= Beginning of Section =

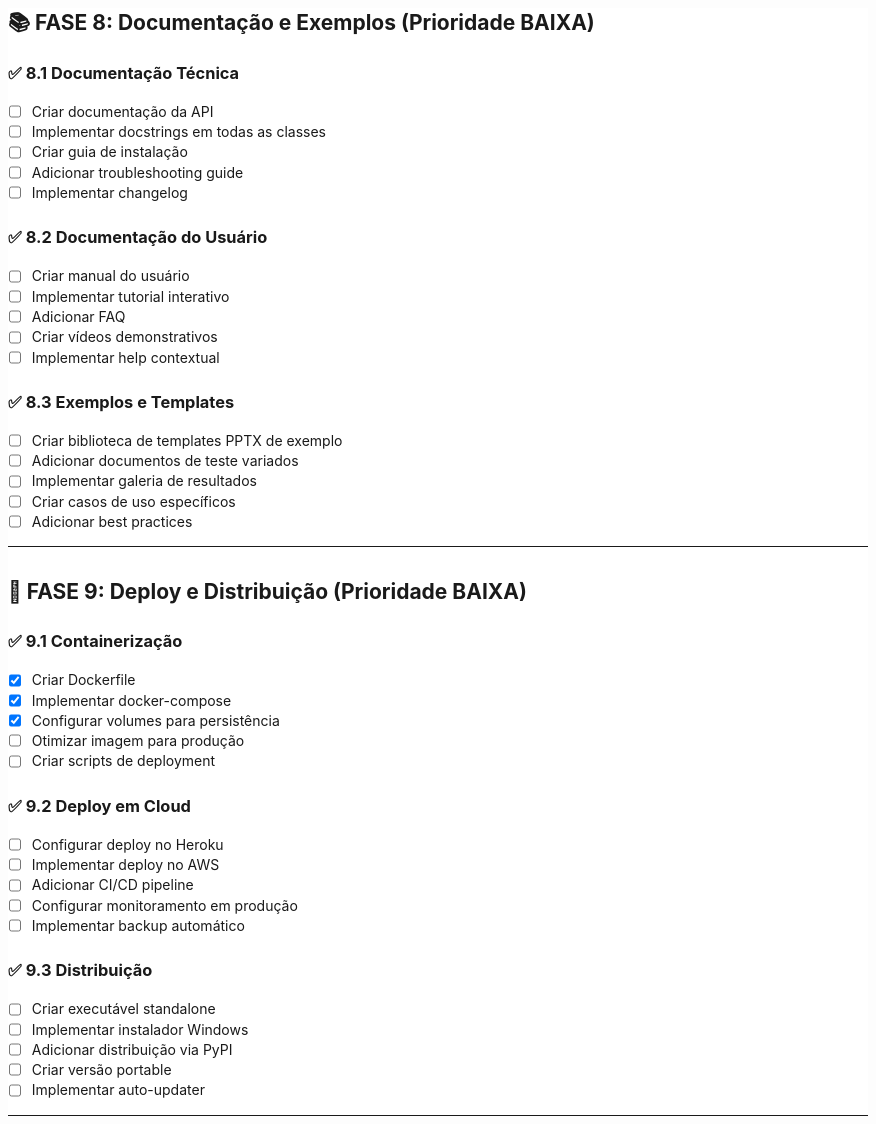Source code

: 
## 📚 FASE 8: Documentação e Exemplos (Prioridade BAIXA)

### ✅ 8.1 Documentação Técnica
- [ ] Criar documentação da API
- [ ] Implementar docstrings em todas as classes
- [ ] Criar guia de instalação
- [ ] Adicionar troubleshooting guide
- [ ] Implementar changelog

### ✅ 8.2 Documentação do Usuário
- [ ] Criar manual do usuário
- [ ] Implementar tutorial interativo
- [ ] Adicionar FAQ
- [ ] Criar vídeos demonstrativos
- [ ] Implementar help contextual

### ✅ 8.3 Exemplos e Templates
- [ ] Criar biblioteca de templates PPTX de exemplo
- [ ] Adicionar documentos de teste variados
- [ ] Implementar galeria de resultados
- [ ] Criar casos de uso específicos
- [ ] Adicionar best practices

---

## 🚀 FASE 9: Deploy e Distribuição (Prioridade BAIXA)

### ✅ 9.1 Containerização
- [x] Criar Dockerfile
- [x] Implementar docker-compose
- [x] Configurar volumes para persistência
- [ ] Otimizar imagem para produção
- [ ] Criar scripts de deployment

### ✅ 9.2 Deploy em Cloud
- [ ] Configurar deploy no Heroku
- [ ] Implementar deploy no AWS
- [ ] Adicionar CI/CD pipeline
- [ ] Configurar monitoramento em produção
- [ ] Implementar backup automático

### ✅ 9.3 Distribuição
- [ ] Criar executável standalone
- [ ] Implementar instalador Windows
- [ ] Adicionar distribuição via PyPI
- [ ] Criar versão portable
- [ ] Implementar auto-updater

---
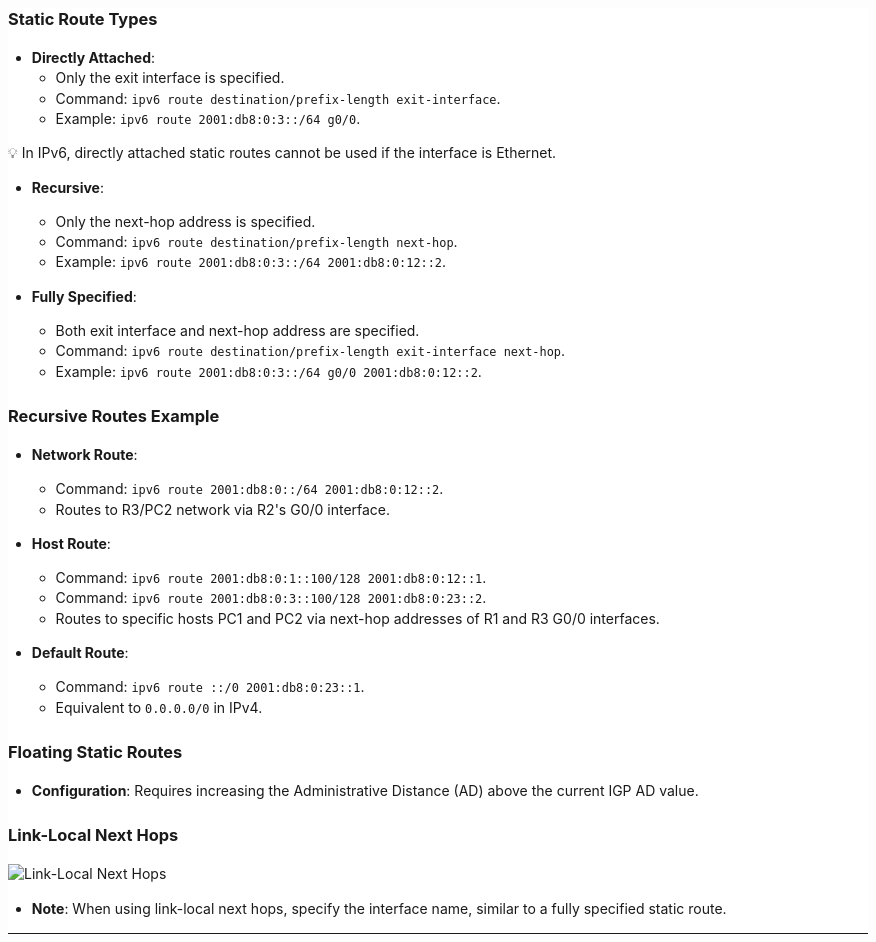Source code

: ### Static Route Types

- **Directly Attached**:
  - Only the exit interface is specified.
  - Command: `ipv6 route destination/prefix-length exit-interface`.
  - Example: `ipv6 route 2001:db8:0:3::/64 g0/0`.

<aside>
💡 In IPv6, directly attached static routes cannot be used if the interface is Ethernet.
</aside>

- **Recursive**:
  - Only the next-hop address is specified.
  - Command: `ipv6 route destination/prefix-length next-hop`.
  - Example: `ipv6 route 2001:db8:0:3::/64 2001:db8:0:12::2`.

- **Fully Specified**:
  - Both exit interface and next-hop address are specified.
  - Command: `ipv6 route destination/prefix-length exit-interface next-hop`.
  - Example: `ipv6 route 2001:db8:0:3::/64 g0/0 2001:db8:0:12::2`.

### Recursive Routes Example

- **Network Route**:
  - Command: `ipv6 route 2001:db8:0::/64 2001:db8:0:12::2`.
  - Routes to R3/PC2 network via R2's G0/0 interface.

- **Host Route**:
  - Command: `ipv6 route 2001:db8:0:1::100/128 2001:db8:0:12::1`.
  - Command: `ipv6 route 2001:db8:0:3::100/128 2001:db8:0:23::2`.
  - Routes to specific hosts PC1 and PC2 via next-hop addresses of R1 and R3 G0/0 interfaces.

- **Default Route**:
  - Command: `ipv6 route ::/0 2001:db8:0:23::1`.
  - Equivalent to `0.0.0.0/0` in IPv4.

### Floating Static Routes

- **Configuration**: Requires increasing the Administrative Distance (AD) above the current IGP AD value.

### Link-Local Next Hops

![Link-Local Next Hops](33_ipv6Part3_12.png)

- **Note**: When using link-local next hops, specify the interface name, similar to a fully specified static route.

---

= End of Section =

(What to work on) Please rewrite the items above, swapping "Command" for "Syntax" and leaving everything else unchanged; leave the pictures out.

(Result of the exercise)
Source code

: 
## 📚 FASE 8: Documentação e Exemplos (Prioridade BAIXA)

### ✅ 8.1 Documentação Técnica
- [ ] Criar documentação da API
- [ ] Implementar docstrings em todas as classes
- [ ] Criar guia de instalação
- [ ] Adicionar troubleshooting guide
- [ ] Implementar changelog

### ✅ 8.2 Documentação do Usuário
- [ ] Criar manual do usuário
- [ ] Implementar tutorial interativo
- [ ] Adicionar FAQ
- [ ] Criar vídeos demonstrativos
- [ ] Implementar help contextual

### ✅ 8.3 Exemplos e Templates
- [ ] Criar biblioteca de templates PPTX de exemplo
- [ ] Adicionar documentos de teste variados
- [ ] Implementar galeria de resultados
- [ ] Criar casos de uso específicos
- [ ] Adicionar best practices

---

## 🚀 FASE 9: Deploy e Distribuição (Prioridade BAIXA)

### ✅ 9.1 Containerização
- [x] Criar Dockerfile
- [x] Implementar docker-compose
- [x] Configurar volumes para persistência
- [ ] Otimizar imagem para produção
- [ ] Criar scripts de deployment

### ✅ 9.2 Deploy em Cloud
- [ ] Configurar deploy no Heroku
- [ ] Implementar deploy no AWS
- [ ] Adicionar CI/CD pipeline
- [ ] Configurar monitoramento em produção
- [ ] Implementar backup automático

### ✅ 9.3 Distribuição
- [ ] Criar executável standalone
- [ ] Implementar instalador Windows
- [ ] Adicionar distribuição via PyPI
- [ ] Criar versão portable
- [ ] Implementar auto-updater

---
Source code

: ### Static Route Types

- **Directly Attached**:
  - Only the exit interface is specified.
  - Syntax: `ipv6 route destination/prefix-length exit-interface`.
  - Example: `ipv6 route 2001:db8:0:3::/64 g0/0`.

<aside>
💡 In IPv6, directly attached static routes cannot be used if the interface is Ethernet.
</aside>

- **Recursive**:
  - Only the next-hop address is specified.
  - Syntax: `ipv6 route destination/prefix-length next-hop`.
  - Example: `ipv6 route 2001:db8:0:3::/64 2001:db8:0:12::2`.

- **Fully Specified**:
  - Both exit interface and next-hop address are specified.
  - Syntax: `ipv6 route destination/prefix-length exit-interface next-hop`.
  - Example: `ipv6 route 2001:db8:0:3::/64 g0/0 2001:db8:0:12::2`.

### Recursive Routes Example

- **Network Route**:
  - Syntax: `ipv6 route 2001:db8:0::/64 2001:db8:0:12::2`.
  - Routes to R3/PC2 network via R2's G0/0 interface.

- **Host Route**:
  - Syntax: `ipv6 route 2001:db8:0:1::100/128 2001:db8:0:12::1`.
  - Syntax: `ipv6 route 2001:db8:0:3::100/128 2001:db8:0:23::2`.
  - Routes to specific hosts PC1 and PC2 via next-hop addresses of R1 and R3 G0/0 interfaces.

- **Default Route**:
  - Syntax: `ipv6 route ::/0 2001:db8:0:23::1`.
  - Equivalent to `0.0.0.0/0` in IPv4.

### Floating Static Routes

- **Configuration**: Requires increasing the Administrative Distance (AD) above the current IGP AD value.

### Link-Local Next Hops

![Link-Local Next Hops](33_ipv6Part3_12.png)

- **Note**: When using link-local next hops, specify the interface name, similar to a fully specified static route.

---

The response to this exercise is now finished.